> _EXERCISE DESCRIPTION_:
Pick up the email reply below about IPv6 extension headers and filtering DoS traffic, and write on from its last sentence.

> _SOURCE PASSAGE_:
▬▬▬▬▬▬▬▬▬▬

Hi Warren,
      From: Warren Kumari <[email protected]>
 To: Mark ZZZ Smith <[email protected]> 
Cc: Enno Rey <[email protected]>; Ole Troan <[email protected]>; "[email protected]" 
<[email protected]>; "[email protected]" <[email protected]> 
 Sent: Saturday, 20 June 2015, 6:19
 Subject: Re: [v6ops] [ipv6-wg] Extension Headers / Impact on Security Devices
   
On Fri, Jun 19, 2015 at 5:13 AM, Mark ZZZ Smith
<[email protected]> wrote:
>
> ________________________________
> From: Enno Rey <[email protected]>
> To: Ole Troan <[email protected]>
> Cc: [email protected]; [email protected]
> Sent: Friday, 19 June 2015, 18:34
> Subject: Re: [v6ops] [ipv6-wg] Extension Headers / Impact on Security
> Devices
>
<snip>
>
> / I think you're only expressing the view of many security engineers, not
> the many network engineers or the many more users of networks. At an ISP, if
> you block traffic your customer wants send, all you get is angry customers.

... and at an ISP if your customer calls you up because they are being
DDoSed out of existence with traffic at some port that they don't use,
and you tell them at that you cannot filter UDP port 80 because, well,
you cannot find it, you also end up with an angry customer.
/ If you can't find it, that may be because it isn't actually there.
/ Here's what I wrote in my earlier email what problem/problems being solved 
email about network capacity DoS:
/  "(1) I think TCP/UDP port level filtering for this purpose is certainly a 
nice to have but not a necessary to have, because network capacity DoSs will 
use some other protocol for their DoS if mitigating DoSs using TCP/UDP traffic 
becomes too effective. Completely dropping DoS traffic identified just by src 
and/or dst address, or plonking that traffic into a scavenger QoS class for a 
while if complete dropping is too severe is a general solution that will work 
regardless of the type of DoS traffic. Using TCP/UDP ports if they're easily 
available would allow the dropping to be more granular, but is not required to 
mitigate the network capacity DoS."

▬▬▬▬▬▬▬▬▬▬

> _SOURCE EXCERPT_:
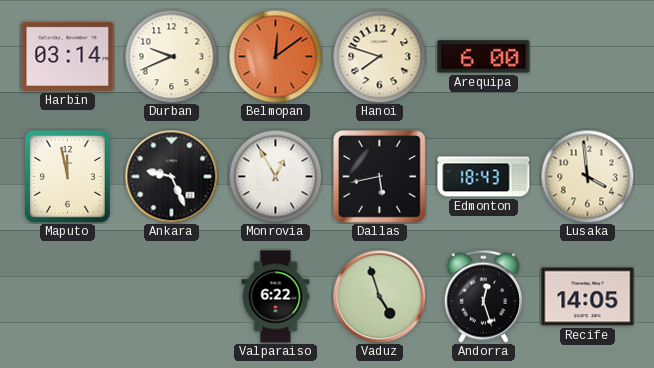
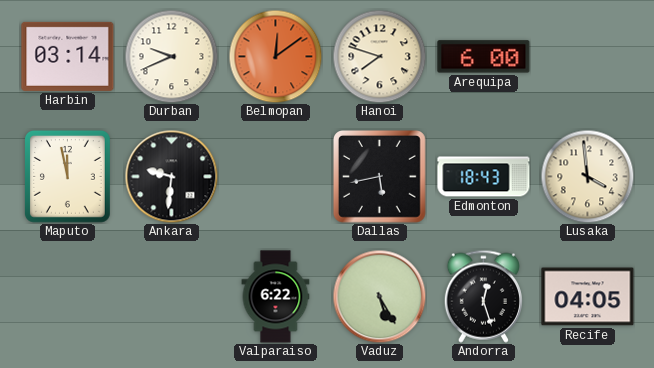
Ankara: 9:26 -> 9:31
Monrovia: 12:55 -> none
Vaduz: 4:57 -> 5:25
Recife: 14:05 -> 04:05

▬▬▬▬▬▬▬▬▬▬

> _REPLY TO THE EXERCISE_:
/ although I'd reword that last sentence and say something like "Using TCP/UDP 
ports if they're easily available would allow the dropping to be more granular, 
but cannot be relied on to mitigate all network capacity DoSes."
/ If the motivation of the DoS attacker is to exhaust network capacity, then 
they don't really care what type of traffic it is. Using UDP or TCP is probably 
convenient, but if that becomes too easy to block, they'll use something else.
/ OTOH, if their motivation is to DoS a particular application, then you're 
going to have to let some of it through because some of it is legitimate via 
something like the policed/shaped QoS class, as well as possibly by dropping 
traffic from a set of sources that appear to be DoS traffic origins rather than 
legitimate sources.
/ Perhaps wanting the TCP and UDP headers in a known location in the packet so 
that simple ACLs can filter them is a more specific case of being able to 
filter packets using a bit mask in an arbitrary specified location within the 
packet. I'm not aware of any routers where this is an option in ACLs (although 
it is ringing a very small bell), so perhaps that is what is missing from 
routers today (I don't know much about OpenFlow, although I'd have expected OF 
switches to be able to do this. However, quickly downloading and looking at the 
OF specs, it doesn't seem that specifying an arbitrary bit range and mask to 
match on is supported). Being able to do that would not only make ACLs more 
general purpose, but would also allow more accurate filtering on non-TCP/UDP 
packets too, rather than just using source and/or destination addresses for 
this traffic. I think that would better alleviate the desire of people to 
restrict transport layer protocols to only TCP/UDP.
/ A DoS attacker could overcome that by randomising packet contents, however 
that is more work for them, and I think would classify the DoS attack as a 
network capacity exhaustion attack, meaning that the methods such as dropping 
or policing/shaping high volume sources using just IP addresses would be more 
effective.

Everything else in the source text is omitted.